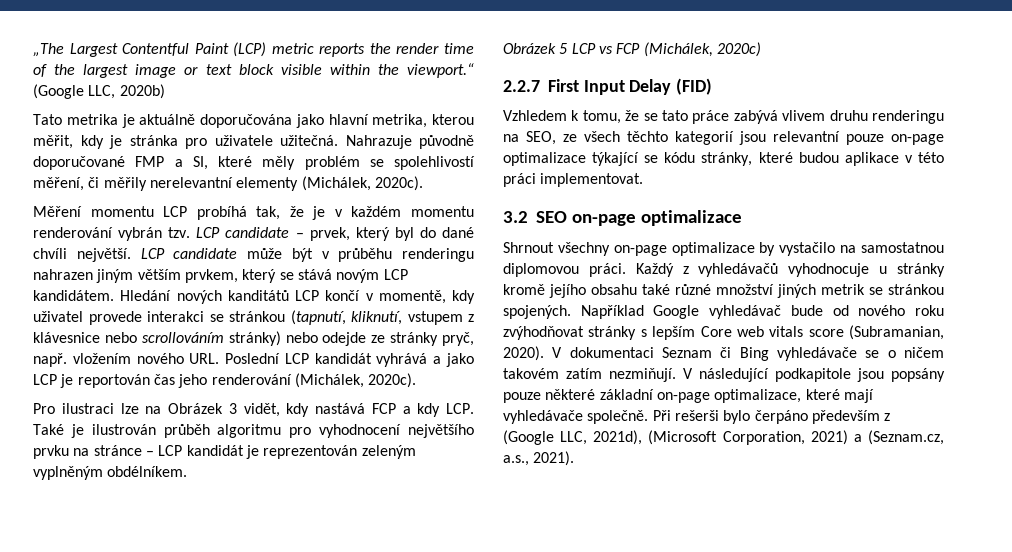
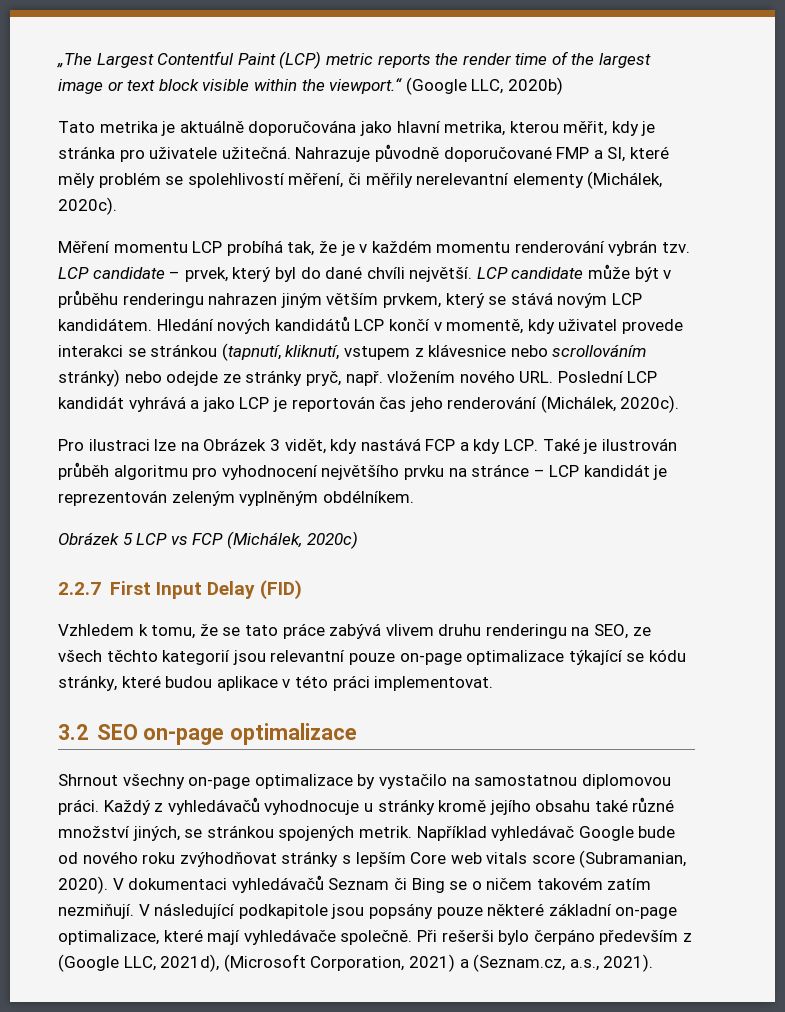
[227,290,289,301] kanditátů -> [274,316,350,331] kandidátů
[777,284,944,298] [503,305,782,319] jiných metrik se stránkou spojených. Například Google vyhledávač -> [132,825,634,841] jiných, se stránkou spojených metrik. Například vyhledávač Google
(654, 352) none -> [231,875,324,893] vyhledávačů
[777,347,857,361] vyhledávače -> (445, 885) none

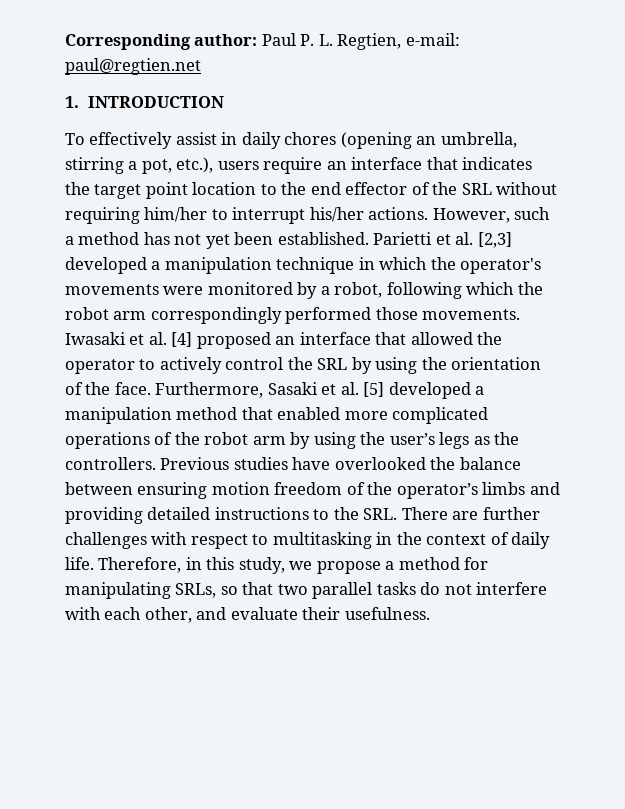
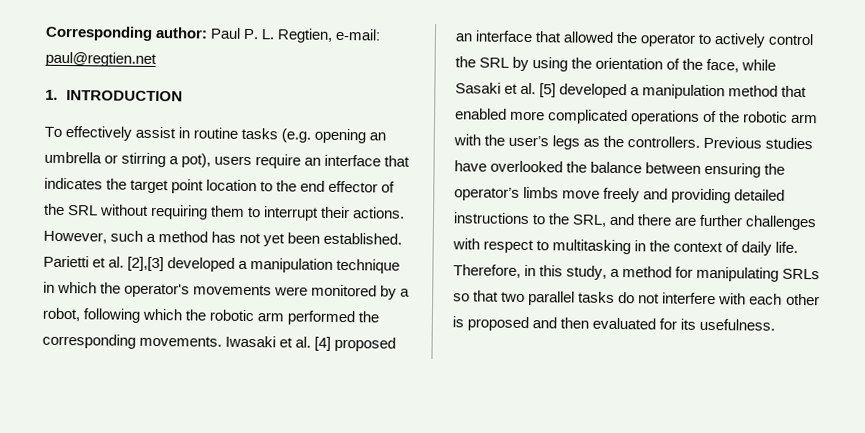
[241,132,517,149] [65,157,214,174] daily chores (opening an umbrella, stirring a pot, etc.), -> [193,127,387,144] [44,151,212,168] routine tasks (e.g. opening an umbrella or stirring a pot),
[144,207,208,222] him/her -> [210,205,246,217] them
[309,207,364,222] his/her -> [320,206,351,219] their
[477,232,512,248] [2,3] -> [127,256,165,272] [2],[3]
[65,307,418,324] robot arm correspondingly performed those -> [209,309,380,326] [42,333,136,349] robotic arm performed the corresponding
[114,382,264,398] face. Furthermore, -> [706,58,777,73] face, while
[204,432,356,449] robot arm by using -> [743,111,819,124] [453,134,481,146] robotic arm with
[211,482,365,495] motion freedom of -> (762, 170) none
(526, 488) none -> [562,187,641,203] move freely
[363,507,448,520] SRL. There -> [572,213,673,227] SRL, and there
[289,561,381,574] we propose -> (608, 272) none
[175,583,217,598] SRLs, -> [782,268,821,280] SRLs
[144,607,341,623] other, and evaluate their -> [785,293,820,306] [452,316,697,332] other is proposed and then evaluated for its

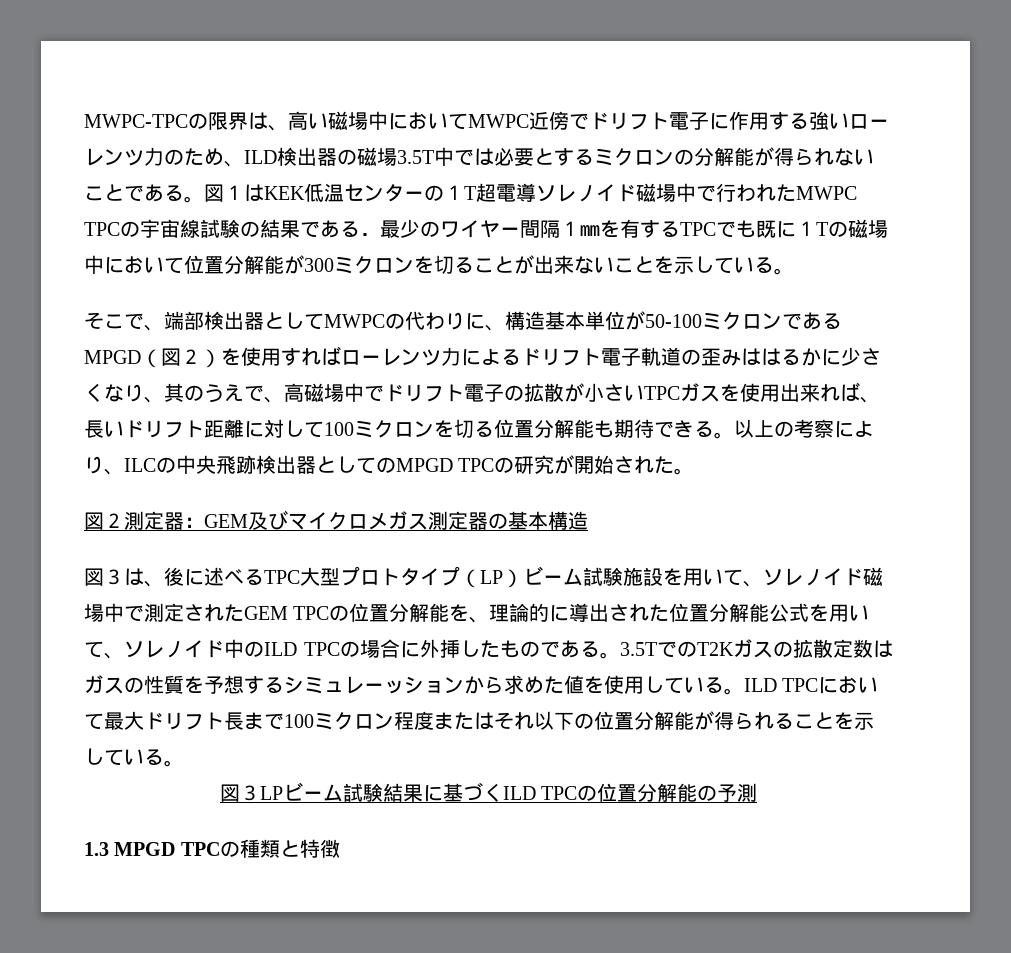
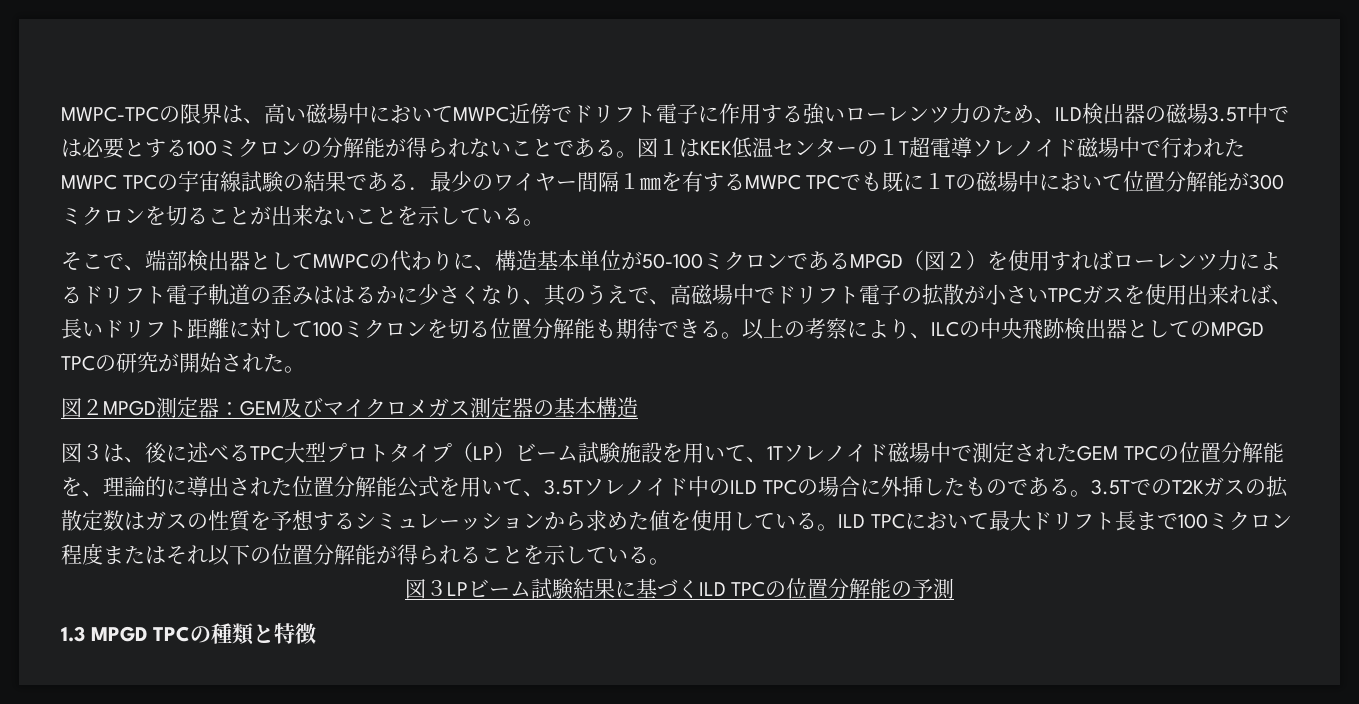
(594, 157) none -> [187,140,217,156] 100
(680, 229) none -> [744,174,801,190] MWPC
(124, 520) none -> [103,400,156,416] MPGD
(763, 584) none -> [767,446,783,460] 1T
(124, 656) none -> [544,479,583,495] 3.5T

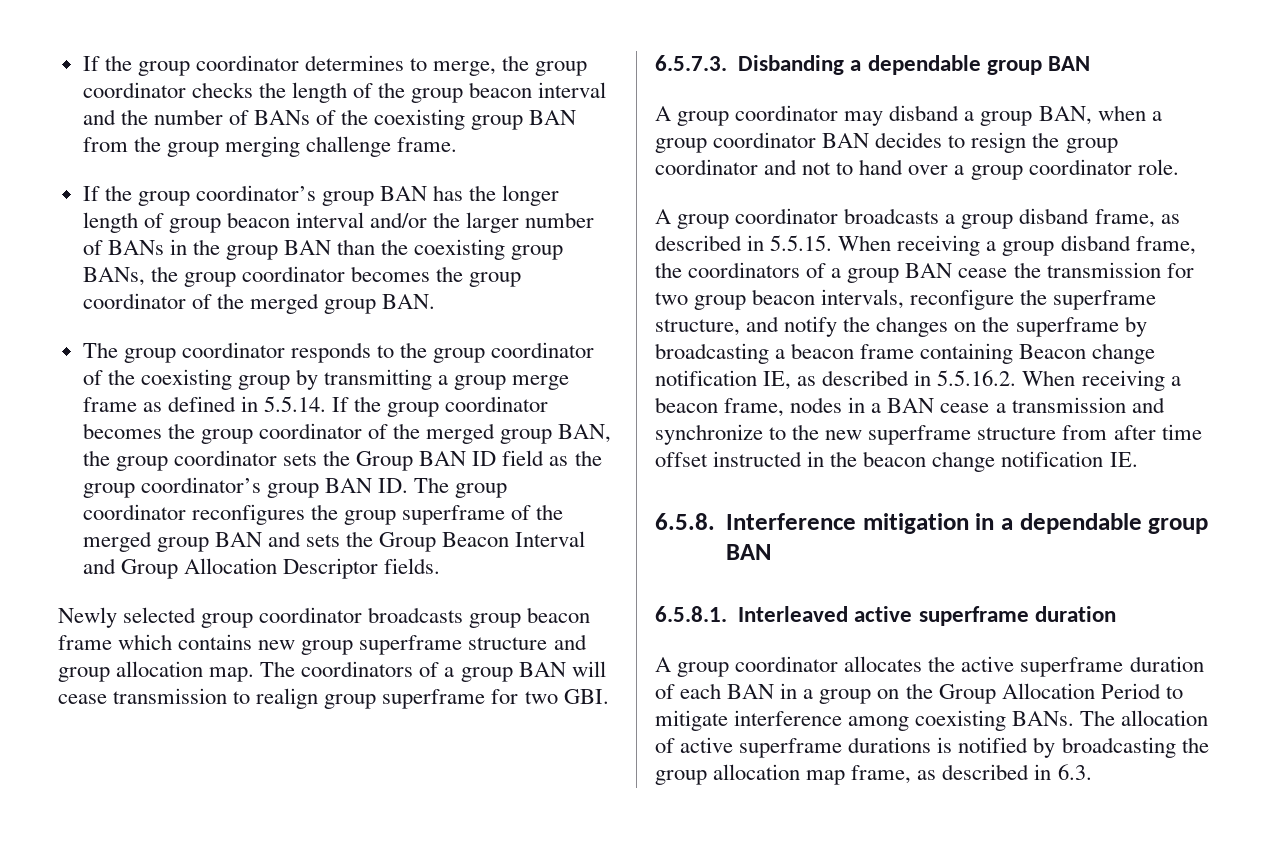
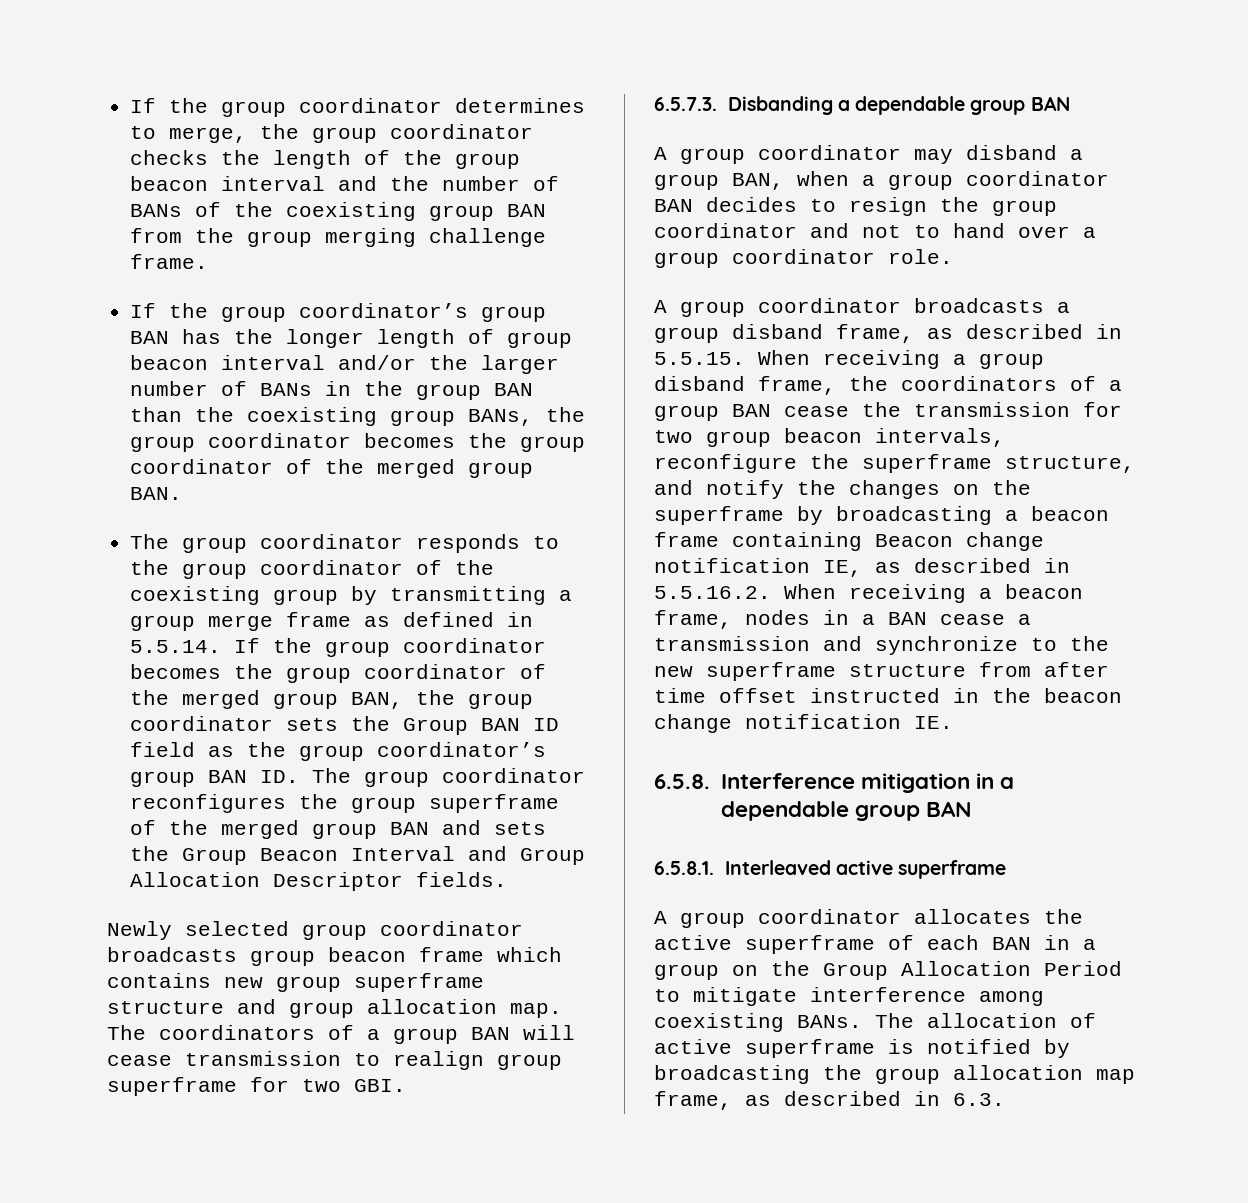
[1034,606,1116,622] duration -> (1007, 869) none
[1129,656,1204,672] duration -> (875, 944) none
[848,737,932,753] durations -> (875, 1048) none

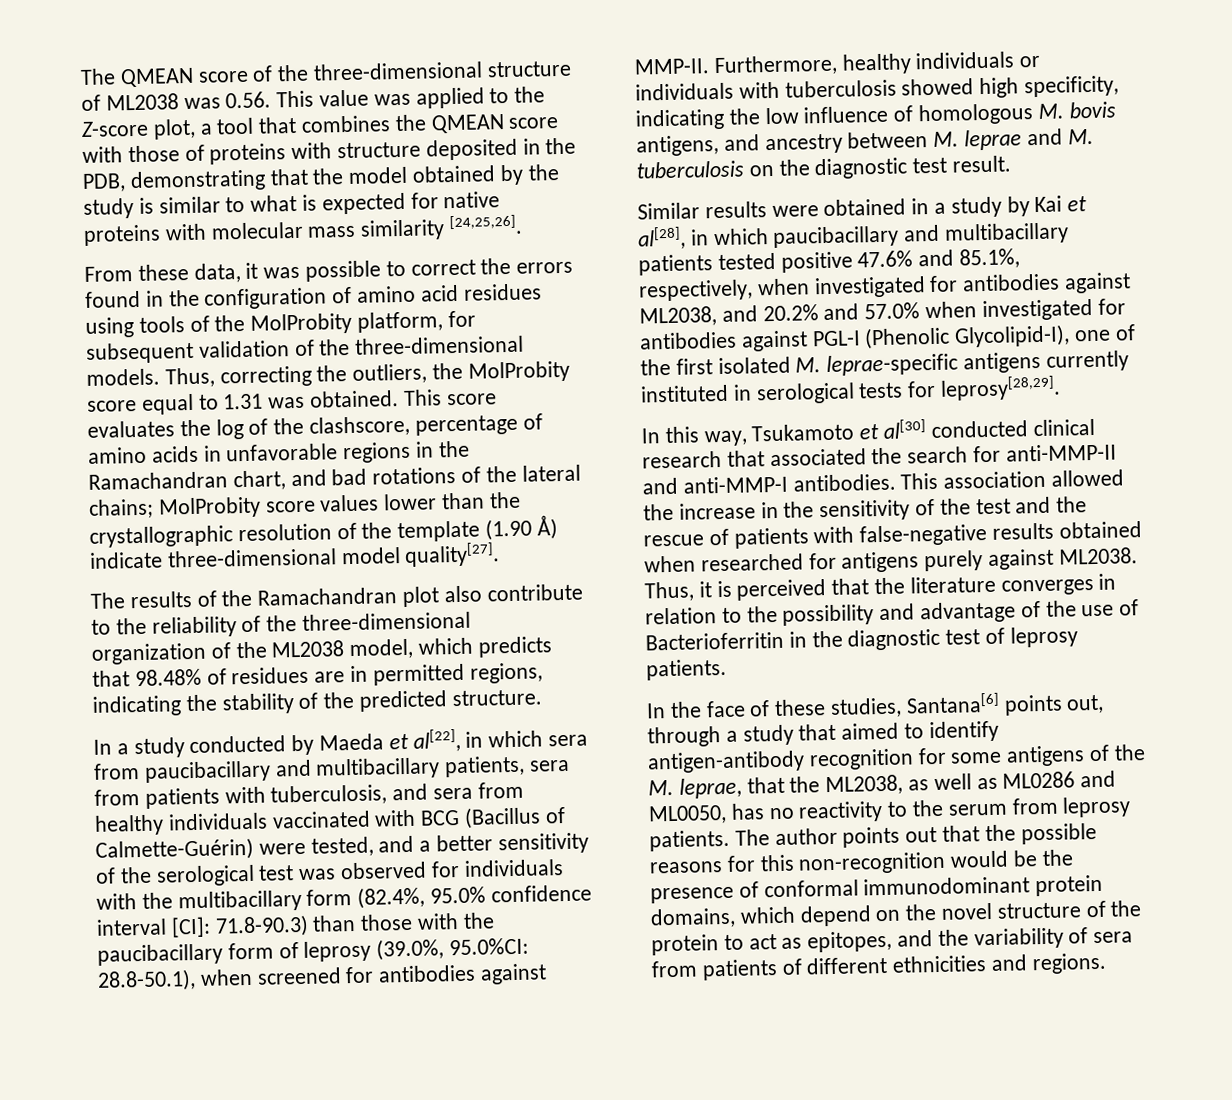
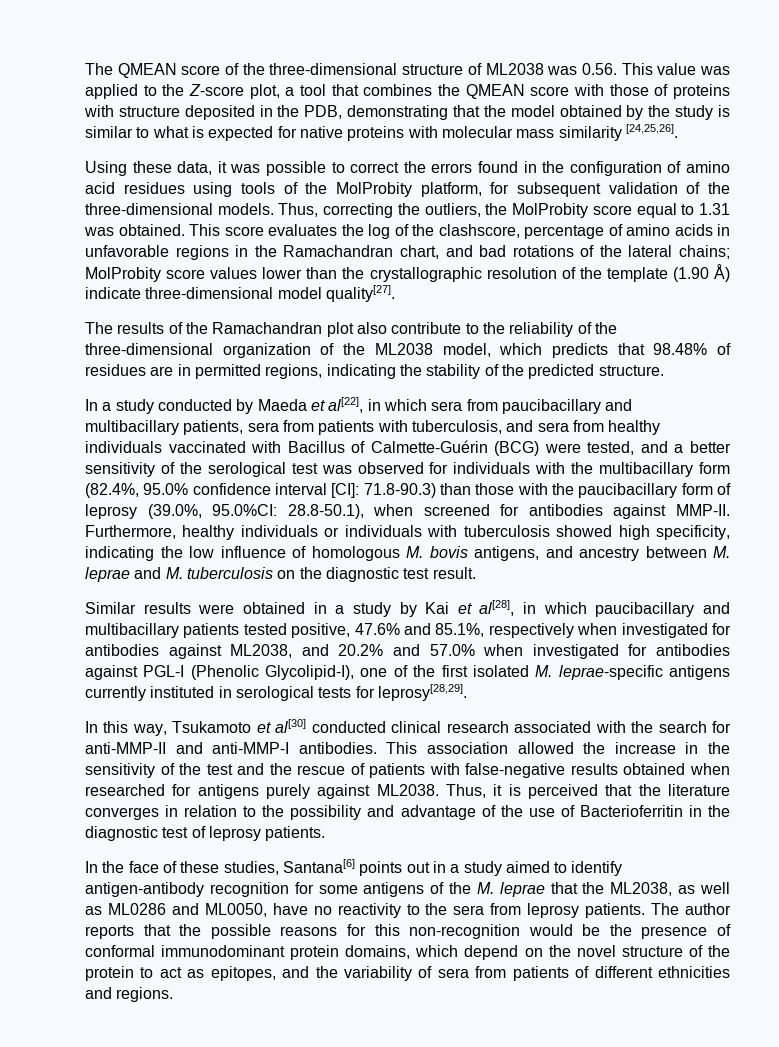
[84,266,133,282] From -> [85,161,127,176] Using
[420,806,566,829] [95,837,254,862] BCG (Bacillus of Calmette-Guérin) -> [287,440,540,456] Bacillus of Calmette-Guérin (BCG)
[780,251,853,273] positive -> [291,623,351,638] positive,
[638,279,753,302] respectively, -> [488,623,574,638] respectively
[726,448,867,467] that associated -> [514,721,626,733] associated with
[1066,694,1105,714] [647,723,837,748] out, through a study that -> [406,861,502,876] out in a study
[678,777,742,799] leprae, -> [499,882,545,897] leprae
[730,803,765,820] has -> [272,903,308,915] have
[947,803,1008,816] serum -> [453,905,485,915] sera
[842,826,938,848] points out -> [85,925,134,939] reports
========================================
**YOUR OBJECTIVE**. Would you filter the records and copy out each line containing "robot"?

**SOLUTION FOR THIS EXERCISE**.
[65,307,418,324] robot arm correspondingly performed those -> [209,309,380,326] [42,333,136,349] robotic arm performed the corresponding
[204,432,356,449] robot arm by using -> [743,111,819,124] [453,134,481,146] robotic arm with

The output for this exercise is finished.